[Instructions for the task] Restate the complete material exactly.

::::::::::

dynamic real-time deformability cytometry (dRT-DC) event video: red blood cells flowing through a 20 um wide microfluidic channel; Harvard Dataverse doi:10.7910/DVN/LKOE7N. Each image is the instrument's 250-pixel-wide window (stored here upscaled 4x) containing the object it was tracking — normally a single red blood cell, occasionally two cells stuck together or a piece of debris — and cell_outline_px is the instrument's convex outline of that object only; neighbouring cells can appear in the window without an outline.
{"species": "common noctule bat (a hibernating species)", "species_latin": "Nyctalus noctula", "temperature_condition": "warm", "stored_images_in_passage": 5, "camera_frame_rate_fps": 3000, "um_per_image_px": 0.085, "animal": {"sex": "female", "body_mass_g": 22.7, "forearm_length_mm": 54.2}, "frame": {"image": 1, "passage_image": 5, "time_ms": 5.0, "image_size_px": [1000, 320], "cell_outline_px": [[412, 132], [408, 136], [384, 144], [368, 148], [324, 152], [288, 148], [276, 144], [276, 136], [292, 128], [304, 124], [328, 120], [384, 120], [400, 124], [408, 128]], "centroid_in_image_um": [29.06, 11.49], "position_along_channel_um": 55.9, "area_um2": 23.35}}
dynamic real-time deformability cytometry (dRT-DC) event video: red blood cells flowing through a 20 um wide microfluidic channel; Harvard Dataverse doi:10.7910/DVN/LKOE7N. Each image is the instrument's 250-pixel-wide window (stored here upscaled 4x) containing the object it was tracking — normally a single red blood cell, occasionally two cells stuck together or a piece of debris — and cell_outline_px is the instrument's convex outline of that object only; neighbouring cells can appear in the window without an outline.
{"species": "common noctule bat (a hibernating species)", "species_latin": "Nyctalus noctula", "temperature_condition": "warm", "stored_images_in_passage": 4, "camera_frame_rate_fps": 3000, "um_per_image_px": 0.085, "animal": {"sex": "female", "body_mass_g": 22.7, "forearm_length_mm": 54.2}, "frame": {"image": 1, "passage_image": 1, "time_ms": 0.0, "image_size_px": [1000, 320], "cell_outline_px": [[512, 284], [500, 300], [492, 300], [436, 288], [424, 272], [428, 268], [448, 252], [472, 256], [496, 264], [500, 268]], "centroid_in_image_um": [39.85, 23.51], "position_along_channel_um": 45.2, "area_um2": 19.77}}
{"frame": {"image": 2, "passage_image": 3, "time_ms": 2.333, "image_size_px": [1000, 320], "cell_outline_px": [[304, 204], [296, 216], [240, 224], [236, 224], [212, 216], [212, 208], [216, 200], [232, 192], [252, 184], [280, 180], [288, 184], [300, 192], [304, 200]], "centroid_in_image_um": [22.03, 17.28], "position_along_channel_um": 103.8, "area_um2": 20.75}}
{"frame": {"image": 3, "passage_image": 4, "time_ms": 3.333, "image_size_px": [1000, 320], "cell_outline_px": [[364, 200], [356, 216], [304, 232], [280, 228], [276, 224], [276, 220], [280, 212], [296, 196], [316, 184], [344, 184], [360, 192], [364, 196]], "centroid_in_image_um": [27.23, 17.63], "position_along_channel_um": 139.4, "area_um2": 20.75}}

::::::::::

[Output of the task]
dynamic real-time deformability cytometry (dRT-DC) event video: red blood cells flowing through a 20 um wide microfluidic channel; Harvard Dataverse doi:10.7910/DVN/LKOE7N. Each image is the instrument's 250-pixel-wide window (stored here upscaled 4x) containing the object it was tracking — normally a single red blood cell, occasionally two cells stuck together or a piece of debris — and cell_outline_px is the instrument's convex outline of that object only; neighbouring cells can appear in the window without an outline.
{"species": "common noctule bat (a hibernating species)", "species_latin": "Nyctalus noctula", "temperature_condition": "warm", "stored_images_in_passage": 5, "camera_frame_rate_fps": 3000, "um_per_image_px": 0.085, "animal": {"sex": "female", "body_mass_g": 22.7, "forearm_length_mm": 54.2}, "frame": {"image": 1, "passage_image": 5, "time_ms": 5.0, "image_size_px": [1000, 320], "cell_outline_px": [[412, 132], [408, 136], [384, 144], [368, 148], [324, 152], [288, 148], [276, 144], [276, 136], [292, 128], [304, 124], [328, 120], [384, 120], [400, 124], [408, 128]], "centroid_in_image_um": [29.06, 11.49], "position_along_channel_um": 55.9, "area_um2": 23.35}}
dynamic real-time deformability cytometry (dRT-DC) event video: red blood cells flowing through a 20 um wide microfluidic channel; Harvard Dataverse doi:10.7910/DVN/LKOE7N. Each image is the instrument's 250-pixel-wide window (stored here upscaled 4x) containing the object it was tracking — normally a single red blood cell, occasionally two cells stuck together or a piece of debris — and cell_outline_px is the instrument's convex outline of that object only; neighbouring cells can appear in the window without an outline.
{"species": "common noctule bat (a hibernating species)", "species_latin": "Nyctalus noctula", "temperature_condition": "warm", "stored_images_in_passage": 4, "camera_frame_rate_fps": 3000, "um_per_image_px": 0.085, "animal": {"sex": "female", "body_mass_g": 22.7, "forearm_length_mm": 54.2}, "frame": {"image": 1, "passage_image": 1, "time_ms": 0.0, "image_size_px": [1000, 320], "cell_outline_px": [[512, 284], [500, 300], [492, 300], [436, 288], [424, 272], [428, 268], [448, 252], [472, 256], [496, 264], [500, 268]], "centroid_in_image_um": [39.85, 23.51], "position_along_channel_um": 45.2, "area_um2": 19.77}}
{"frame": {"image": 2, "passage_image": 3, "time_ms": 2.333, "image_size_px": [1000, 320], "cell_outline_px": [[304, 204], [296, 216], [240, 224], [236, 224], [212, 216], [212, 208], [216, 200], [232, 192], [252, 184], [280, 180], [288, 184], [300, 192], [304, 200]], "centroid_in_image_um": [22.03, 17.28], "position_along_channel_um": 103.8, "area_um2": 20.75}}
{"frame": {"image": 3, "passage_image": 4, "time_ms": 3.333, "image_size_px": [1000, 320], "cell_outline_px": [[364, 200], [356, 216], [304, 232], [280, 228], [276, 224], [276, 220], [280, 212], [296, 196], [316, 184], [344, 184], [360, 192], [364, 196]], "centroid_in_image_um": [27.23, 17.63], "position_along_channel_um": 139.4, "area_um2": 20.75}}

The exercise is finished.